Ah-ha
While walking through the village this afternoon, I idly asked myself: if pressed, could I identify specific literary works that changed my attitude to an author, a period, or even literature in general? By "changed," I didn't mean "unconsciously shaped," in the way that my childhood immersion in nineteenth-century literature permanently formed my literary tastes. Moreover, I also ruled college courses out of the mix; the courses I took in Romantic and Victorian poetry during my sophomore year certainly altered my attitude to poetry, but in those cases the cumulative effect of a quarter's reading won out over individual works.

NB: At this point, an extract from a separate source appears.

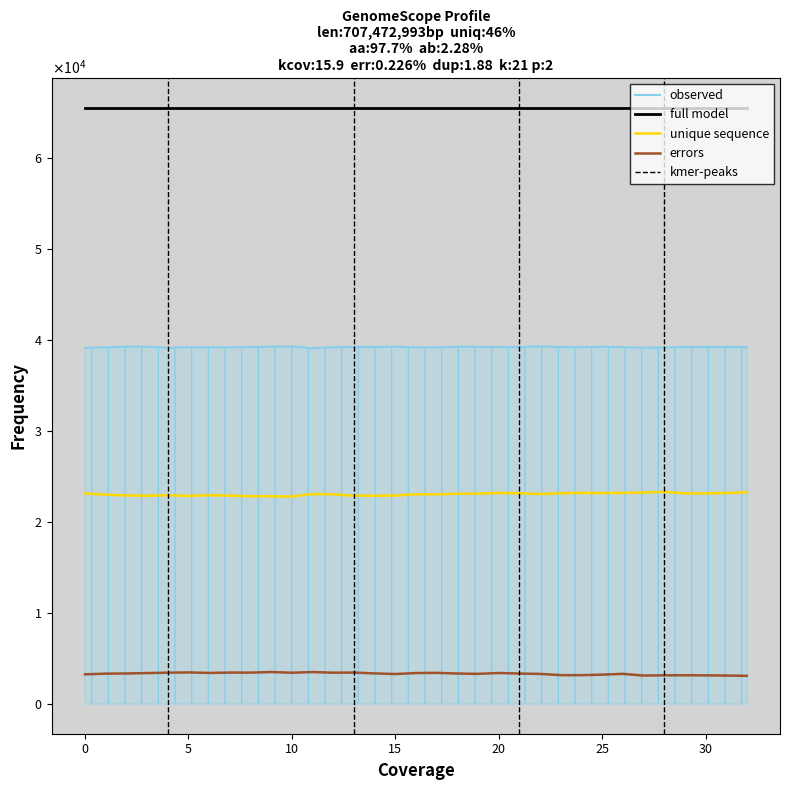

Does the chart have visible grid lines?

No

After chewing on this question for a while, I came up with three instances:
1. Alfred Bester, "Fondly Fahrenheit." I first read this short story at the age of eight, which was too young, strictly speaking. But even though I couldn't have explained how Bester was playing with the conventions of POV, I still realized for the first time that an author could play games with his narrative voices--that, in fact, a narrator might be unreliable (a term I wouldn't have known then, either).
2. Charles Dickens, Bleak House. There are many ways of experiencing a novel's greatness; this was the first time that I felt both astonished and humbled by an author's power. Bleak House also managed to convert me to Dickens, whose grotesques I had always found rather off-putting.
3. Sir Walter Scott, The Bride of Lammermoor. One of those moments when you realize that an author's reputation really does deserve to be dusted off and polished up. The novel also cured my allergy to Gothic fiction--which I must confess that I had not enjoyed in its Ann Radcliffe incarnation.